Stored items
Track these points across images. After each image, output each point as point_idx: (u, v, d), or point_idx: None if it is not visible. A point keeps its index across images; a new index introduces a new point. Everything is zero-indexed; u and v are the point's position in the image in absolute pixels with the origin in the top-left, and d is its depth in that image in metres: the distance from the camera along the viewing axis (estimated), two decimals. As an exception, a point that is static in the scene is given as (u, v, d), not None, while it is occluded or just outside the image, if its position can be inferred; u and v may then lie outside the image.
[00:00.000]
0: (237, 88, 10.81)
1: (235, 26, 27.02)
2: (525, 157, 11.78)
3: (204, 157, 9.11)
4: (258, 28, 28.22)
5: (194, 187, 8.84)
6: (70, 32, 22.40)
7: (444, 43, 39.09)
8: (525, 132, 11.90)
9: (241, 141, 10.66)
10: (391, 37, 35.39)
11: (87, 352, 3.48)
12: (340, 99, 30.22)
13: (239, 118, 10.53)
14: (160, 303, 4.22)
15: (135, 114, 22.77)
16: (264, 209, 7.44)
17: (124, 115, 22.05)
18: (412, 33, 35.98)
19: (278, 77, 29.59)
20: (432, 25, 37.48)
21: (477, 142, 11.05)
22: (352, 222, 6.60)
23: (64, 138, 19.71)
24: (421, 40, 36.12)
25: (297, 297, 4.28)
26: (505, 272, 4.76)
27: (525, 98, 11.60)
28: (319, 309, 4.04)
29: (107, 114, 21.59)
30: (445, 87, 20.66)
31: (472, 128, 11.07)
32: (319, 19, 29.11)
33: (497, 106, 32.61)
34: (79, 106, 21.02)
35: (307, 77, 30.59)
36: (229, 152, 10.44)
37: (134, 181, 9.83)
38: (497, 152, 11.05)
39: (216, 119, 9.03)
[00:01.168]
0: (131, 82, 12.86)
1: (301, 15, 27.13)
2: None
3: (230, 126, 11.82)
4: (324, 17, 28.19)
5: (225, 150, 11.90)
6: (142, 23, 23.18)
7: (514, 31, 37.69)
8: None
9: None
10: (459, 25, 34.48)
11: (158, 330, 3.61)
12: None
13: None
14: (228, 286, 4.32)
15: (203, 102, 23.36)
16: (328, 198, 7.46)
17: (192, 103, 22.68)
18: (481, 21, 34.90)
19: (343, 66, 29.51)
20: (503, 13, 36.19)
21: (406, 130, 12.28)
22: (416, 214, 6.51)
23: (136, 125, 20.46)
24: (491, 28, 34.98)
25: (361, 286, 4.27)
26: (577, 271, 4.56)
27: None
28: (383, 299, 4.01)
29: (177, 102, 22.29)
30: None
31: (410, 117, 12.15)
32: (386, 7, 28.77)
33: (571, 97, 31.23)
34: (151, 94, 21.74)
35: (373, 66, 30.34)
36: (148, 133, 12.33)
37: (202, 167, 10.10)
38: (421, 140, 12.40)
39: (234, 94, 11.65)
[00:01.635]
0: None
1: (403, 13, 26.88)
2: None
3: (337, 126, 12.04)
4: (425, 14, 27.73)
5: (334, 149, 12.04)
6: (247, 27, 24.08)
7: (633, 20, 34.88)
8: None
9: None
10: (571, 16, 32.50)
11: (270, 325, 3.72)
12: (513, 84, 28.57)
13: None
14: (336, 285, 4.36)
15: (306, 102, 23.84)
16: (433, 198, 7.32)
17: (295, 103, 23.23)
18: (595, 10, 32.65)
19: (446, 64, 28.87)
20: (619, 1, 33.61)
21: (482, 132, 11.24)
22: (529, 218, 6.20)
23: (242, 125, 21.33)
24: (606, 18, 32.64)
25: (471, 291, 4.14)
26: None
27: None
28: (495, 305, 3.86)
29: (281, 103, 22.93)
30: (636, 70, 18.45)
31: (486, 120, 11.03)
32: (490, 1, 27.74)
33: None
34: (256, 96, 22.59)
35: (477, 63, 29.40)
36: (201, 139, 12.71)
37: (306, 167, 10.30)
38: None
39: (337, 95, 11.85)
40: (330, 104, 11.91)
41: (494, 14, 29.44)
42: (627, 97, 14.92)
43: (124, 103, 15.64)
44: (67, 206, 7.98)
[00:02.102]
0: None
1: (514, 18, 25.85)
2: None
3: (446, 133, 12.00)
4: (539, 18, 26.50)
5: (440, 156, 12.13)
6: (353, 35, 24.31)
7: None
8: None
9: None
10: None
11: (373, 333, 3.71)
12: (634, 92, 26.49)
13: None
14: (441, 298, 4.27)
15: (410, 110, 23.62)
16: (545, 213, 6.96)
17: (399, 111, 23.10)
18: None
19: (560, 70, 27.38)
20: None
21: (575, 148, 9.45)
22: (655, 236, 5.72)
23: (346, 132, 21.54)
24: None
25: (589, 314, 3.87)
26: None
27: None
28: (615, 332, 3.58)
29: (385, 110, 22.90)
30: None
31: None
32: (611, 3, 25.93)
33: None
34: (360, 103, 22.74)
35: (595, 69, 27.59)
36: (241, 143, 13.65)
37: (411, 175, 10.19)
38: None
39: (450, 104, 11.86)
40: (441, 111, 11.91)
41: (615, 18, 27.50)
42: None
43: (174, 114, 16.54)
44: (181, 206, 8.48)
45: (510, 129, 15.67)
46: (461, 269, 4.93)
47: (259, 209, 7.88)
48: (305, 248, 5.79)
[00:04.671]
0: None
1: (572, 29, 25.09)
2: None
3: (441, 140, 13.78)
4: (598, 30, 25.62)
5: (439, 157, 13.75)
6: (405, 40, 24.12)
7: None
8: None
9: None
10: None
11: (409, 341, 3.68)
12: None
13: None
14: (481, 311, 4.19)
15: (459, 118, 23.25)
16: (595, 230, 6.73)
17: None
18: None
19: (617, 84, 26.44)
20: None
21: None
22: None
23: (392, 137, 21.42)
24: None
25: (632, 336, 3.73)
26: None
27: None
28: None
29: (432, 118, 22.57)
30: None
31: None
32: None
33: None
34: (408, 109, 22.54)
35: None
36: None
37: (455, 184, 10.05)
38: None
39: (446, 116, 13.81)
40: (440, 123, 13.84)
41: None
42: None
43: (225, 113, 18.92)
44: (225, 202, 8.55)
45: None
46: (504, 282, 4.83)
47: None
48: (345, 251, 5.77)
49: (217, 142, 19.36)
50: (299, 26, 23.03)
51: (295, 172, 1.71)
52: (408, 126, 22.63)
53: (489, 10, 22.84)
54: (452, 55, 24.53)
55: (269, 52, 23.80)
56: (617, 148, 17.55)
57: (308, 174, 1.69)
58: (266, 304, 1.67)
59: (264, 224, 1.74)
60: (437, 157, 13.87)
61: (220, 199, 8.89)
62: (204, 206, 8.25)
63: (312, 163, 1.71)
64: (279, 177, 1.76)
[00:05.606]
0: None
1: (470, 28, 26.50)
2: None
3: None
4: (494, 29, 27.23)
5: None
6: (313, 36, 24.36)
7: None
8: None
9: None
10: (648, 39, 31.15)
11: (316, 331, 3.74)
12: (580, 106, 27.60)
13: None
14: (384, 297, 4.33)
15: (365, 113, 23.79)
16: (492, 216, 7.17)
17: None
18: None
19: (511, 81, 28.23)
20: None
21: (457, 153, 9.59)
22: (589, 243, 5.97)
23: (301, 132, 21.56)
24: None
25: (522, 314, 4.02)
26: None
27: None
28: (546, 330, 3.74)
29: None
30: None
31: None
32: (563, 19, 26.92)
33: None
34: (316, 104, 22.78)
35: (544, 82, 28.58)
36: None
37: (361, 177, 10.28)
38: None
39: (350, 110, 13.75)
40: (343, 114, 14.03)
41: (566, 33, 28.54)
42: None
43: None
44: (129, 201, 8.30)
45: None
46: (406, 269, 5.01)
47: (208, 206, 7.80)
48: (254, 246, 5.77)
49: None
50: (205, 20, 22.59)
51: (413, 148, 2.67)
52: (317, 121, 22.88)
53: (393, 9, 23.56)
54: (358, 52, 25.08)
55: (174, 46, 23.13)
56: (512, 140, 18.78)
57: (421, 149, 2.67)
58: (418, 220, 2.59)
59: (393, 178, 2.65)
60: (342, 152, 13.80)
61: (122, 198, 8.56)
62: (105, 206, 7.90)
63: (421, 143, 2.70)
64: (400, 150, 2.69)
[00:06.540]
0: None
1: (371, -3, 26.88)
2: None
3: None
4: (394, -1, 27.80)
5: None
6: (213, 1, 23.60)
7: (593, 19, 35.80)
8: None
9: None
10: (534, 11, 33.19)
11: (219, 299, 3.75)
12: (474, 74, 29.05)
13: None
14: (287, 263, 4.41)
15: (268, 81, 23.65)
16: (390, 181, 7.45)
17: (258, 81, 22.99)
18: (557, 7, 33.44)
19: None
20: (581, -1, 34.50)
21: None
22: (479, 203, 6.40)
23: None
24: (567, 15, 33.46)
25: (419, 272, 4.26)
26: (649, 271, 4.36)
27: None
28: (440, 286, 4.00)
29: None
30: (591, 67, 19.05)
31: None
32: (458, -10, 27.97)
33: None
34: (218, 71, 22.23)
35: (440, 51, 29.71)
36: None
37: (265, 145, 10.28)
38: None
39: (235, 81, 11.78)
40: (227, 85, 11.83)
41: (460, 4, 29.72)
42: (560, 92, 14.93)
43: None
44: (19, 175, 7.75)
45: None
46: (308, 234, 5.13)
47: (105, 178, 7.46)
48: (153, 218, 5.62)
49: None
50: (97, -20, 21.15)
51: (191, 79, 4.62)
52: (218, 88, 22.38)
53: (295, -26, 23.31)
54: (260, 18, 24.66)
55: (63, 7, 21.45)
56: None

● **EXERCISE INSTRUCTIONS**:
Return the lines from the line containing "[00:06.540]" to the end of the entries above, exactly as they appear and with no other output.

● **ANSWER SPACE**:
[00:06.540]
0: None
1: (371, -3, 26.88)
2: None
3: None
4: (394, -1, 27.80)
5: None
6: (213, 1, 23.60)
7: (593, 19, 35.80)
8: None
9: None
10: (534, 11, 33.19)
11: (219, 299, 3.75)
12: (474, 74, 29.05)
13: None
14: (287, 263, 4.41)
15: (268, 81, 23.65)
16: (390, 181, 7.45)
17: (258, 81, 22.99)
18: (557, 7, 33.44)
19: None
20: (581, -1, 34.50)
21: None
22: (479, 203, 6.40)
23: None
24: (567, 15, 33.46)
25: (419, 272, 4.26)
26: (649, 271, 4.36)
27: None
28: (440, 286, 4.00)
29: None
30: (591, 67, 19.05)
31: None
32: (458, -10, 27.97)
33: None
34: (218, 71, 22.23)
35: (440, 51, 29.71)
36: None
37: (265, 145, 10.28)
38: None
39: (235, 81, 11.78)
40: (227, 85, 11.83)
41: (460, 4, 29.72)
42: (560, 92, 14.93)
43: None
44: (19, 175, 7.75)
45: None
46: (308, 234, 5.13)
47: (105, 178, 7.46)
48: (153, 218, 5.62)
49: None
50: (97, -20, 21.15)
51: (191, 79, 4.62)
52: (218, 88, 22.38)
53: (295, -26, 23.31)
54: (260, 18, 24.66)
55: (63, 7, 21.45)
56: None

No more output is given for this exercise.